◆ TEKS ARTIKEL ◆
>>>>

PWMU.CO – Di mana ada Pak Fasich, di situ pula ada Bu Fasich, sapaan akrab almarhumah Hajah Mughnijah binti Makbul Thohir. Terlebih saat di luar kota, Mughnijah selalu mengiringi perjalanan dakwah Ketua Pimpinan Wilayah Muhammadiyah (PWM) Jatim 2000-2005. Kebersamaan itu berakhir seiring dengan kewafatan Mughnijah, Jum’at pagi (22/7).
Banyak cerita keteladanan dari sosoknya sebagai seorang istri dalam mendampingi suami. “Beliau orang di balik layar yang sangat penting atas kesuksesan Pak Fasich,” jelas Nur Cholis Huda MSi, Sekretaris Pimpinan Wilayah Muhammadiyah (PWM) Jatim semasa diketuai Fasich. Selama 41 tahun mendampingi suami sejak menikah pada 1975, bu Fasich memberi contoh bagaimana memberi support yang terbaik dalam mendampingi suami.
(Baca: Mughnijah, Istri Prof Fasich Meninggal Dunia dan Fasich: Jangan Biarkan Ibumu Berjuang Sendiri)
Sebagai seorang ibu rumah tangga, Mughnijah memang berusaha untuk selalu di samping Fasich. Namun, jangan bayangkan “kebersamaan” dalam aktivitas Fasich itu dalam artian merecoki urusan publik atau pekerjaan yang harus dikerjakan suaminya. Keikutsertaan dia dalam kegiatan suaminya yang pernah mejadi Bendahara PP Muhammadiyah Periode 2005-2010ini lebih pada peran seorang istri sebagai penguat bagi suami.
“Ketika Bu Fasich datang mengikuti Pak Fasich yang rapat di kantor PWM, kita yang di sekretariat menjadi enak. Karena Bu Fasich biasanya juga ikut menyiapkan hidangan rapatnya,” cerita Kepala Kantor PWM Jatim, Chusnul Choliq. Selebihnya, untuk urusan rapat, dia pun tidak mau ikut campur karena memang bukan kewenangannya.
(Baca: Isak Tangis di UNAIR Iringi Jenazah Istri Prof Fasich ke Rumah Duka dan Air Mata Pakde Karwo untuk Prof Dr Fasich)
Mughnijah hanya berperan untuk menguatkan sang suami. Apalagi saat memimpin PWM Jatim, berbagai amal usaha Muhammadiyah di Jatim sedang menjadi sasaran amuk massa. Mughnijah ikut mendampingi Fasich yang harus terjun ke lapangan di berbagai daerah untuk untuk meredam keresahan warga Muhammadiyah.
Romantisme Fasich-Mughnijah semakin membuat iri pasangan suami-istri yang mungkin lebih mud ajika melihat kebersamaannya di meja makan. “Ketika makan pun, hingga usia setua itu pun, keduanya tidak sungkan untuk saling menyuapi layaknya pengantin baru,” tambah Nur Cholis.

<<<<

◆ BAHAN SUMBER ◆
>>>>

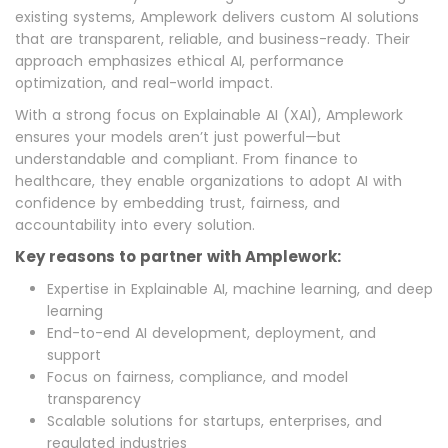
existing systems, Amplework delivers custom AI solutions
that are transparent, reliable, and business-ready. Their
approach emphasizes ethical AI, performance
optimization, and real-world impact.
With a strong focus on Explainable AI (XAI), Amplework
ensures your models aren’t just powerful—but
understandable and compliant. From finance to
healthcare, they enable organizations to adopt AI with
confidence by embedding trust, fairness, and
accountability into every solution.
Key reasons to partner with Amplework:
Expertise in Explainable AI, machine learning, and deep
learning
End-to-end AI development, deployment, and
support
Focus on fairness, compliance, and model
transparency
Scalable solutions for startups, enterprises, and
regulated industries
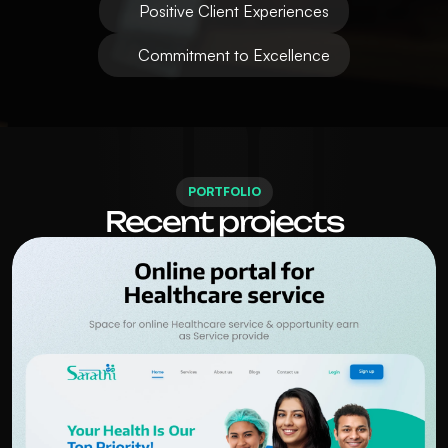
Positive Client Experiences
Commitment to Excellence
PORTFOLIO
Recent projects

<<<<

◆ YANG DIKERJAKAN ◆
[A] Salin ulang artikel tentang Bu Fasich, mulai dari bagian yang memuat "Banyak cerita keteladanan" dan berhenti setelah "Ibumu Berjuang Sendiri)". Ganti "support" dengan "dukungan".
[B] Lanjutkan artikel tentang Bu Fasich setelah kalimat terakhirnya.
Entri-entri di atas tidak perlu dipakai.

◆ JAWABAN TIAP TUGAS ◆
[A]
Banyak cerita keteladanan dari sosoknya sebagai seorang istri dalam mendampingi suami. “Beliau orang di balik layar yang sangat penting atas kesuksesan Pak Fasich,” jelas Nur Cholis Huda MSi, Sekretaris Pimpinan Wilayah Muhammadiyah (PWM) Jatim semasa diketuai Fasich. Selama 41 tahun mendampingi suami sejak menikah pada 1975, bu Fasich memberi contoh bagaimana memberi dukungan yang terbaik dalam mendampingi suami.
(Baca: Mughnijah, Istri Prof Fasich Meninggal Dunia dan Fasich: Jangan Biarkan Ibumu Berjuang Sendiri)

[B]
(Baca: Ribuan Warga Lepas Kepergian Istri Prof Fasich dan Mengenang H Bisri Ilyas, Saudagar Sukses Bermodal Kejujuran)
“Maka saya merasakan wafatnya Bu Fasich seperti sayap patah sebelah bagi Pak Fasich,” begitu kata Nur Cholis mengibaratkan peran Mughnijah dalam perjalanan hidup rektor Uiversitas Airlangga (Unair)2006-2015 itu. Hal ini bisa dirujuk ketika sang istri dinyatakan koma setelah operasi di RS Unair, 30 Maret lalu, Fasich pun juga langsung ikut menjadi pasien RS yang sama. Selama 115 hari keduanya berdampingan kamar perawatan di RS yang berlokasi di Kompleks Kampus Unair Kampus C itu.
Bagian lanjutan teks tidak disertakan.